JOB: Below are several entries. Transcribe exactly those lines that fall from the one with "X26867Y44220D01*" through the one with "X16839Y44513D01*", end lines included.

Machine-readable electronics designs:
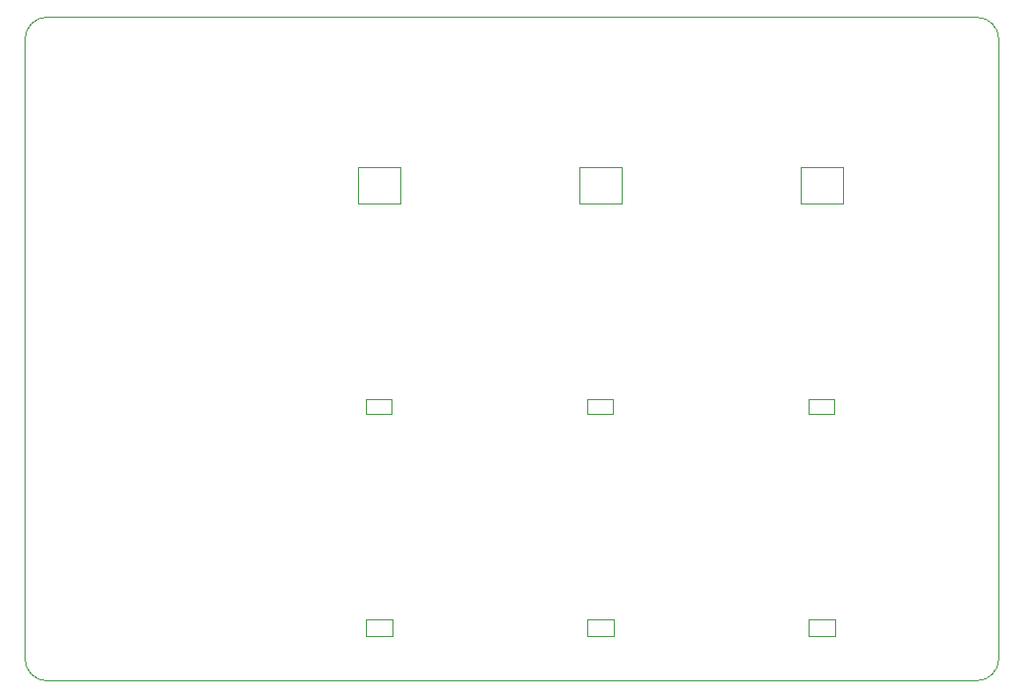
<source format=gbr>
%TF.GenerationSoftware,KiCad,Pcbnew,(6.0.1)*%
%TF.CreationDate,2022-06-19T22:09:19+09:00*%
%TF.ProjectId,reverse-mount-led-keboard,72657665-7273-4652-9d6d-6f756e742d6c,rev?*%
%TF.SameCoordinates,Original*%
%TF.FileFunction,Profile,NP*%
%FSLAX46Y46*%
G04 Gerber Fmt 4.6, Leading zero omitted, Abs format (unit mm)*
G04 Created by KiCad (PCBNEW (6.0.1)) date 2022-06-19 22:09:19*
%MOMM*%
%LPD*%
G01*
G04 APERTURE LIST*
%TA.AperFunction,Profile*%
%ADD10C,0.100000*%
%TD*%
%TA.AperFunction,Profile*%
%ADD11C,0.050000*%
%TD*%
%TA.AperFunction,Profile*%
%ADD12C,0.120000*%
%TD*%
G04 APERTURE END LIST*
D10*
X-774382500Y621030000D02*
G75*
G03*
X-776287500Y619125000I1J-1905001D01*
G01*
X-776287500Y565785000D02*
G75*
G03*
X-774382500Y563880000I1905001J1D01*
G01*
X-774382500Y621030000D02*
X-694372500Y621030000D01*
X-694372500Y563880000D02*
X-774382500Y563880000D01*
X-776287500Y565785000D02*
X-776287500Y619125000D01*
X-692467500Y619125000D02*
G75*
G03*
X-694372500Y621030000I-1905001J-1D01*
G01*
X-692467500Y619125000D02*
X-692467500Y565785000D01*
X-694372500Y563880000D02*
G75*
G03*
X-692467500Y565785000I-1J1905001D01*
G01*
D11*
%TO.C,LED6*%
X-708807000Y586895000D02*
X-706607000Y586895000D01*
X-706607000Y586895000D02*
X-706607000Y588095000D01*
X-706607000Y588095000D02*
X-708807000Y588095000D01*
X-708807000Y588095000D02*
X-708807000Y586895000D01*
D12*
%TO.C,LED2*%
X-728557000Y604945000D02*
X-724957000Y604945000D01*
X-724957000Y604945000D02*
X-724957000Y608145000D01*
X-724957000Y608145000D02*
X-728557000Y608145000D01*
X-728557000Y608145000D02*
X-728557000Y604945000D01*
%TO.C,LED9*%
X-708857000Y569195000D02*
X-706557000Y569195000D01*
X-706557000Y569195000D02*
X-706557000Y567695000D01*
X-706557000Y567695000D02*
X-708857000Y567695000D01*
X-708857000Y567695000D02*
X-708857000Y569195000D01*
%TO.C,LED8*%
X-727907000Y569195000D02*
X-725607000Y569195000D01*
X-725607000Y569195000D02*
X-725607000Y567695000D01*
X-725607000Y567695000D02*
X-727907000Y567695000D01*
X-727907000Y567695000D02*
X-727907000Y569195000D01*
%TO.C,LED3*%
X-709507000Y604945000D02*
X-705907000Y604945000D01*
X-705907000Y604945000D02*
X-705907000Y608145000D01*
X-705907000Y608145000D02*
X-709507000Y608145000D01*
X-709507000Y608145000D02*
X-709507000Y604945000D01*
%TO.C,LED7*%
X-746957000Y569195000D02*
X-744657000Y569195000D01*
X-744657000Y569195000D02*
X-744657000Y567695000D01*
X-744657000Y567695000D02*
X-746957000Y567695000D01*
X-746957000Y567695000D02*
X-746957000Y569195000D01*
%TO.C,LED1*%
X-747607000Y604945000D02*
X-744007000Y604945000D01*
X-744007000Y604945000D02*
X-744007000Y608145000D01*
X-744007000Y608145000D02*
X-747607000Y608145000D01*
X-747607000Y608145000D02*
X-747607000Y604945000D01*
D11*
%TO.C,LED4*%
X-746907000Y586895000D02*
X-744707000Y586895000D01*
X-744707000Y586895000D02*
X-744707000Y588095000D01*
X-744707000Y588095000D02*
X-746907000Y588095000D01*
X-746907000Y588095000D02*
X-746907000Y586895000D01*
%TO.C,LED5*%
X-727857000Y586895000D02*
X-725657000Y586895000D01*
X-725657000Y586895000D02*
X-725657000Y588095000D01*
X-725657000Y588095000D02*
X-727857000Y588095000D01*
X-727857000Y588095000D02*
X-727857000Y586895000D01*
%TD*%
M02*

</source>
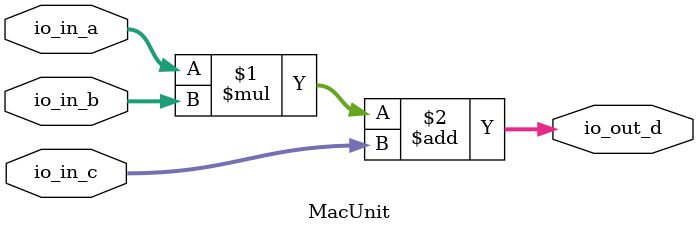
<source format=sv>
module MacUnit(	// @[generators/gemmini/src/main/scala/gemmini/PE.scala:14:7]
  input  [31:0] io_in_a,	// @[generators/gemmini/src/main/scala/gemmini/PE.scala:16:14]
  input  [31:0] io_in_b,	// @[generators/gemmini/src/main/scala/gemmini/PE.scala:16:14]
  input  [31:0] io_in_c,	// @[generators/gemmini/src/main/scala/gemmini/PE.scala:16:14]
  output [31:0] io_out_d	// @[generators/gemmini/src/main/scala/gemmini/PE.scala:16:14]
);

  assign io_out_d = io_in_a * io_in_b + io_in_c;	// @[generators/gemmini/src/main/scala/gemmini/Arithmetic.scala:93:{49,54}, generators/gemmini/src/main/scala/gemmini/PE.scala:14:7]
endmodule


</source>
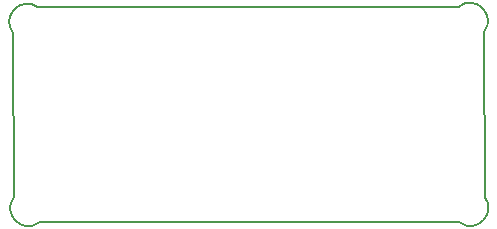
<source format=gbr>
G04 #@! TF.GenerationSoftware,KiCad,Pcbnew,(5.1.6-0-10_14)*
G04 #@! TF.CreationDate,2020-07-04T12:59:23-07:00*
G04 #@! TF.ProjectId,Compact,436f6d70-6163-4742-9e6b-696361645f70,rev?*
G04 #@! TF.SameCoordinates,Original*
G04 #@! TF.FileFunction,Profile,NP*
%FSLAX46Y46*%
G04 Gerber Fmt 4.6, Leading zero omitted, Abs format (unit mm)*
G04 Created by KiCad (PCBNEW (5.1.6-0-10_14)) date 2020-07-04 12:59:23*
%MOMM*%
%LPD*%
G01*
G04 APERTURE LIST*
G04 #@! TA.AperFunction,Profile*
%ADD10C,0.150000*%
G04 #@! TD*
G04 APERTURE END LIST*
D10*
X127820000Y-108230000D02*
G75*
G02*
X125640020Y-106120026I-939980J1209974D01*
G01*
X125590026Y-92199980D02*
G75*
G02*
X127700000Y-90020000I1209974J939980D01*
G01*
X165509974Y-106060020D02*
G75*
G02*
X163400000Y-108240000I-1209974J-939980D01*
G01*
X163310020Y-89970026D02*
G75*
G02*
X165490000Y-92080000I939980J-1209974D01*
G01*
X125640020Y-106120026D02*
X125590026Y-92199980D01*
X163400000Y-108240000D02*
X127820000Y-108230000D01*
X165490000Y-92080000D02*
X165509974Y-106060020D01*
X127700000Y-90020000D02*
X163310020Y-89970026D01*
M02*

</source>
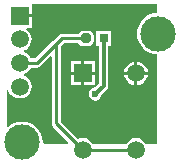
<source format=gbl>
G04*
G04 #@! TF.GenerationSoftware,Altium Limited,Altium Designer,20.1.8 (145)*
G04*
G04 Layer_Physical_Order=2*
G04 Layer_Color=16711680*
%FSLAX25Y25*%
%MOIN*%
G70*
G04*
G04 #@! TF.SameCoordinates,512E4665-3E73-43E0-93C0-92F3FB546157*
G04*
G04*
G04 #@! TF.FilePolarity,Positive*
G04*
G01*
G75*
G04:AMPARAMS|DCode=14|XSize=31.5mil|YSize=31.5mil|CornerRadius=7.87mil|HoleSize=0mil|Usage=FLASHONLY|Rotation=0.000|XOffset=0mil|YOffset=0mil|HoleType=Round|Shape=RoundedRectangle|*
%AMROUNDEDRECTD14*
21,1,0.03150,0.01575,0,0,0.0*
21,1,0.01575,0.03150,0,0,0.0*
1,1,0.01575,0.00787,-0.00787*
1,1,0.01575,-0.00787,-0.00787*
1,1,0.01575,-0.00787,0.00787*
1,1,0.01575,0.00787,0.00787*
%
%ADD14ROUNDEDRECTD14*%
%ADD15R,0.03150X0.03150*%
%ADD23C,0.01000*%
%ADD24C,0.01181*%
%ADD25C,0.11811*%
%ADD26C,0.05906*%
%ADD27R,0.05906X0.05906*%
%ADD28C,0.02362*%
G36*
X59055Y51282D02*
X58095Y51187D01*
X56793Y50793D01*
X55594Y50151D01*
X54542Y49288D01*
X53679Y48237D01*
X53038Y47037D01*
X52643Y45736D01*
X52510Y44382D01*
X52643Y43028D01*
X53038Y41726D01*
X53679Y40527D01*
X54542Y39475D01*
X55594Y38612D01*
X56793Y37971D01*
X58095Y37576D01*
X59055Y37482D01*
Y7768D01*
X55486D01*
X54984Y8422D01*
X54159Y9055D01*
X53197Y9453D01*
X52165Y9589D01*
X51134Y9453D01*
X50172Y9055D01*
X49346Y8422D01*
X48845Y7768D01*
X37770D01*
X37268Y8422D01*
X36442Y9055D01*
X35481Y9453D01*
X34449Y9589D01*
X33417Y9453D01*
X32953Y9261D01*
X27120Y15094D01*
Y40311D01*
X28086Y41278D01*
X32992D01*
X33357Y40731D01*
X33948Y40336D01*
X34646Y40197D01*
X36220D01*
X36918Y40336D01*
X37509Y40731D01*
X37904Y41322D01*
X38043Y42020D01*
Y43595D01*
X37904Y44292D01*
X37509Y44883D01*
X36918Y45278D01*
X36220Y45417D01*
X34646D01*
X33948Y45278D01*
X33357Y44883D01*
X32992Y44337D01*
X27453D01*
X26867Y44220D01*
X26371Y43889D01*
X24509Y42026D01*
X18658Y36175D01*
X17031D01*
X16839Y36639D01*
X16205Y37465D01*
X15379Y38098D01*
X14863Y38312D01*
Y38853D01*
X15379Y39067D01*
X16205Y39700D01*
X16839Y40526D01*
X17237Y41488D01*
X17373Y42520D01*
X17237Y43552D01*
X16839Y44513D01*
X16205Y45339D01*
X15420Y45941D01*
X15420Y45997D01*
X15755Y46441D01*
X17339D01*
Y49894D01*
X13386D01*
Y50894D01*
X17339D01*
Y54331D01*
X49606Y54331D01*
X59055D01*
Y51282D01*
D02*
G37*
G36*
X24061Y36599D02*
Y14461D01*
X24178Y13875D01*
X24509Y13379D01*
X29659Y8230D01*
X29467Y7768D01*
X21446D01*
X21110Y8138D01*
X21112Y8161D01*
X20979Y9515D01*
X20584Y10817D01*
X19943Y12016D01*
X19080Y13068D01*
X18028Y13931D01*
X16829Y14572D01*
X15527Y14967D01*
X14173Y15100D01*
X12820Y14967D01*
X11518Y14572D01*
X10318Y13931D01*
X9555Y13305D01*
X9055Y13541D01*
Y25647D01*
X9535Y25740D01*
X9933Y24778D01*
X10567Y23953D01*
X11392Y23319D01*
X12354Y22921D01*
X13386Y22785D01*
X14418Y22921D01*
X15379Y23319D01*
X16205Y23953D01*
X16839Y24778D01*
X17237Y25740D01*
X17373Y26772D01*
X17237Y27804D01*
X16839Y28765D01*
X16205Y29591D01*
X15379Y30224D01*
X14863Y30438D01*
Y30979D01*
X15379Y31193D01*
X16205Y31826D01*
X16839Y32652D01*
X17031Y33116D01*
X19291D01*
X19877Y33233D01*
X20373Y33564D01*
X23599Y36791D01*
X24061Y36599D01*
D02*
G37*
%LPC*%
G36*
X52665Y35114D02*
Y31693D01*
X56086D01*
X56016Y32225D01*
X55618Y33186D01*
X54984Y34012D01*
X54159Y34646D01*
X53197Y35044D01*
X52665Y35114D01*
D02*
G37*
G36*
X38402Y35146D02*
X34949D01*
Y31693D01*
X38402D01*
Y35146D01*
D02*
G37*
G36*
X51665Y35114D02*
X51134Y35044D01*
X50172Y34646D01*
X49346Y34012D01*
X48713Y33186D01*
X48314Y32225D01*
X48244Y31693D01*
X51665D01*
Y35114D01*
D02*
G37*
G36*
X33949Y35146D02*
X30496D01*
Y31693D01*
X33949D01*
Y35146D01*
D02*
G37*
G36*
X56086Y30693D02*
X52665D01*
Y27272D01*
X53197Y27342D01*
X54159Y27740D01*
X54984Y28374D01*
X55618Y29199D01*
X56016Y30161D01*
X56086Y30693D01*
D02*
G37*
G36*
X51665D02*
X48244D01*
X48314Y30161D01*
X48713Y29199D01*
X49346Y28374D01*
X50172Y27740D01*
X51134Y27342D01*
X51665Y27272D01*
Y30693D01*
D02*
G37*
G36*
X38402D02*
X34949D01*
Y27240D01*
X38402D01*
Y30693D01*
D02*
G37*
G36*
X33949D02*
X30496D01*
Y27240D01*
X33949D01*
Y30693D01*
D02*
G37*
G36*
X43913Y45382D02*
X38764D01*
Y40232D01*
X39717D01*
Y27731D01*
X38496Y26510D01*
X37732Y26358D01*
X37010Y25876D01*
X36528Y25154D01*
X36359Y24303D01*
X36528Y23452D01*
X37010Y22731D01*
X37732Y22249D01*
X38583Y22079D01*
X39434Y22249D01*
X40155Y22731D01*
X40637Y23452D01*
X40789Y24216D01*
X42485Y25912D01*
X42837Y26439D01*
X42960Y27059D01*
Y40232D01*
X43913D01*
Y45382D01*
D02*
G37*
%LPD*%
D14*
X35433Y42807D02*
D03*
D15*
X41339D02*
D03*
D23*
X25591Y14461D02*
X34449Y5602D01*
X25591Y14461D02*
Y40945D01*
X19291Y34646D02*
X25591Y40945D01*
X27453Y42807D01*
X35433D01*
X13386Y34646D02*
X19291D01*
X34449Y5602D02*
X52165D01*
D24*
X41339Y27059D02*
Y42807D01*
X38583Y24303D02*
X41339Y27059D01*
D25*
X59449Y44382D02*
D03*
X14173Y8161D02*
D03*
D26*
X13386Y26772D02*
D03*
Y42520D02*
D03*
Y34646D02*
D03*
X34449Y5602D02*
D03*
X52165D02*
D03*
Y31193D02*
D03*
D27*
X13386Y50394D02*
D03*
X34449Y31193D02*
D03*
D28*
X38583Y24303D02*
D03*
M02*

</source>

OUTPUT OF THE TASK:
X26867Y44220D01*
X26371Y43889D01*
X24509Y42026D01*
X18658Y36175D01*
X17031D01*
X16839Y36639D01*
X16205Y37465D01*
X15379Y38098D01*
X14863Y38312D01*
Y38853D01*
X15379Y39067D01*
X16205Y39700D01*
X16839Y40526D01*
X17237Y41488D01*
X17373Y42520D01*
X17237Y43552D01*
X16839Y44513D01*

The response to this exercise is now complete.